**Instructions to follow**
Copy every entry. Do not alter a single word.

[Items listed in a dataset]
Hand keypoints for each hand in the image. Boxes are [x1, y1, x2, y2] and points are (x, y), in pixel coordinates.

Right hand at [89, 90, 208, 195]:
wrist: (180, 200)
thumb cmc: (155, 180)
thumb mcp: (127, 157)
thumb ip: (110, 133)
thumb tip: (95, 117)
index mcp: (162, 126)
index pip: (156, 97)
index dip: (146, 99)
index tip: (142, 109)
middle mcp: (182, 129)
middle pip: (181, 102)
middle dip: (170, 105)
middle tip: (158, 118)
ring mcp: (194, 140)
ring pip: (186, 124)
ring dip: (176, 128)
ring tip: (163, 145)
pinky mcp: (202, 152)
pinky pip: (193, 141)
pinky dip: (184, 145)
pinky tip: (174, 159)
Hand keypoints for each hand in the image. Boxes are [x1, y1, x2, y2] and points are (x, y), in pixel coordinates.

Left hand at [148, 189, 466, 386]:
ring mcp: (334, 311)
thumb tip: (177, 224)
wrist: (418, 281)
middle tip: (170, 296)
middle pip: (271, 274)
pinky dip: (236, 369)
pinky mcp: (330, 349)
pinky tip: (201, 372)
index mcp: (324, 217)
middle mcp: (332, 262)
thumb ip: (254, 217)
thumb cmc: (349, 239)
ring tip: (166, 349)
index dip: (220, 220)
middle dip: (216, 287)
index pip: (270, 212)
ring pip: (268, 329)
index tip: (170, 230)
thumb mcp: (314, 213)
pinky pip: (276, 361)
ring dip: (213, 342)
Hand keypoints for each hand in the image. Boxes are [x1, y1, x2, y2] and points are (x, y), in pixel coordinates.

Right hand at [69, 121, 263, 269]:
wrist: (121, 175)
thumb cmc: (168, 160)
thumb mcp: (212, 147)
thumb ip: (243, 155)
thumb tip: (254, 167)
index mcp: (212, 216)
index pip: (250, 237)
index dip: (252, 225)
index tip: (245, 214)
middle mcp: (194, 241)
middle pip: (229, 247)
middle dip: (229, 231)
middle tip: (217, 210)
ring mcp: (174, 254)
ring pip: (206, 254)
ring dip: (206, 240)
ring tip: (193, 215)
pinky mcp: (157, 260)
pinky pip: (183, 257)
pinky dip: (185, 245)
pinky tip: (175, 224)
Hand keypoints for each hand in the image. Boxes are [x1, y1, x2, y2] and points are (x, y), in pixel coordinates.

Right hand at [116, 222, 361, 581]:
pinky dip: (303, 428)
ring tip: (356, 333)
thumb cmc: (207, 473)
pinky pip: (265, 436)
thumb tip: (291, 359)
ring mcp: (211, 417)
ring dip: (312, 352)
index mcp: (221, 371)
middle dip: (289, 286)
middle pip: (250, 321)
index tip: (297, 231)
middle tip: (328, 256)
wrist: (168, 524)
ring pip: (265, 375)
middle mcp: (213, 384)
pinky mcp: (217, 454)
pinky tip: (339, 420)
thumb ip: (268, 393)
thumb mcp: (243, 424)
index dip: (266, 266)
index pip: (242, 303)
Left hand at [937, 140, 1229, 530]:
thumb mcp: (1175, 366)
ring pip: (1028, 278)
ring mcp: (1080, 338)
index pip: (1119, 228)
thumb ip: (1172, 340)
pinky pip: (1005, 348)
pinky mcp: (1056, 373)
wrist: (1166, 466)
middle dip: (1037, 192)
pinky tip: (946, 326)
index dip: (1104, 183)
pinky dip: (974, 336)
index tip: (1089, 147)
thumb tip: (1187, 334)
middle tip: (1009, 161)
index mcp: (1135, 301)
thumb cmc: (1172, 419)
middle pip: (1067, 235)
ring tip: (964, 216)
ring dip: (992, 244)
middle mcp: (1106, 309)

**Task output**
Hand keypoints for each hand in the image. Boxes are [x1, y1, x2, y2] and points are (x, y), in pixel coordinates.

Right hand at [89, 90, 208, 195]:
wrist: (180, 200)
thumb cmc: (155, 180)
thumb mcp: (127, 157)
thumb ip: (110, 133)
thumb tip: (95, 117)
index mcp: (162, 126)
index pip: (156, 97)
index dip: (146, 99)
index tip: (142, 109)
middle mcp: (182, 129)
middle pip: (181, 102)
middle dip: (170, 105)
middle tip: (158, 118)
ring mcp: (194, 140)
ring pip: (186, 124)
ring dip: (176, 128)
ring tip: (163, 145)
pinky mcp: (202, 152)
pinky pip: (193, 141)
pinky dip: (184, 145)
pinky tip: (174, 159)
Hand keypoints for each hand in the image. Boxes are [x1, y1, x2, y2] and points are (x, y), in pixel coordinates.

Left hand at [148, 189, 466, 386]:
ring mcp: (334, 311)
thumb tip: (177, 224)
wrist: (418, 281)
middle tip: (170, 296)
middle pip: (271, 274)
pinky dip: (236, 369)
pinky mcp: (330, 349)
pinky tip: (201, 372)
index mcp: (324, 217)
middle mcp: (332, 262)
thumb ip: (254, 217)
thumb cmc: (349, 239)
ring tip: (166, 349)
index dip: (220, 220)
middle dip: (216, 287)
index pip: (270, 212)
ring pip: (268, 329)
index tip: (170, 230)
thumb mcp: (314, 213)
pinky pip: (276, 361)
ring dip: (213, 342)
Hand keypoints for each hand in the image. Boxes are [x1, y1, x2, y2] and points are (x, y), in pixel coordinates.

Right hand at [69, 121, 263, 269]:
wrist: (121, 175)
thumb cmc: (168, 160)
thumb mcp: (212, 147)
thumb ip: (243, 155)
thumb tip: (254, 167)
index mcp: (212, 216)
index pip: (250, 237)
index dip: (252, 225)
index tip: (245, 214)
middle mcp: (194, 241)
middle pip: (229, 247)
middle dip: (229, 231)
middle tip: (217, 210)
ring mcp: (174, 254)
ring pip: (206, 254)
ring dip: (206, 240)
ring tip: (193, 215)
pinky mcp: (157, 260)
pinky pip: (183, 257)
pinky dip: (185, 245)
pinky tip: (175, 224)
Hand keypoints for each hand in the image. Boxes are [x1, y1, x2, y2] and points are (x, y), in pixel coordinates.

Right hand at [116, 222, 361, 581]:
pinky dip: (303, 428)
ring tip: (356, 333)
thumb cmc: (207, 473)
pinky pip: (265, 436)
thumb tip: (291, 359)
ring mcp: (211, 417)
ring dip: (312, 352)
index mcp: (221, 371)
middle dip: (289, 286)
middle pip: (250, 321)
index tip: (297, 231)
middle tip: (328, 256)
wrist: (168, 524)
ring pip: (265, 375)
middle mcp: (213, 384)
pinky mcp: (217, 454)
pinky tip: (339, 420)
thumb ip: (268, 393)
thumb mcp: (243, 424)
index dip: (266, 266)
index pip: (242, 303)
Left hand at [937, 140, 1229, 530]:
thumb mcp: (1175, 366)
ring pip: (1028, 278)
ring mcp: (1080, 338)
index pip: (1119, 228)
thumb ip: (1172, 340)
pinky pip: (1005, 348)
pinky mcp: (1056, 373)
wrist: (1166, 466)
middle dip: (1037, 192)
pinky tip: (946, 326)
index dip: (1104, 183)
pinky dip: (974, 336)
index tip: (1089, 147)
thumb tip: (1187, 334)
middle tip: (1009, 161)
index mcp: (1135, 301)
thumb cmc: (1172, 419)
middle pip: (1067, 235)
ring tip: (964, 216)
ring dip: (992, 244)
middle mcp: (1106, 309)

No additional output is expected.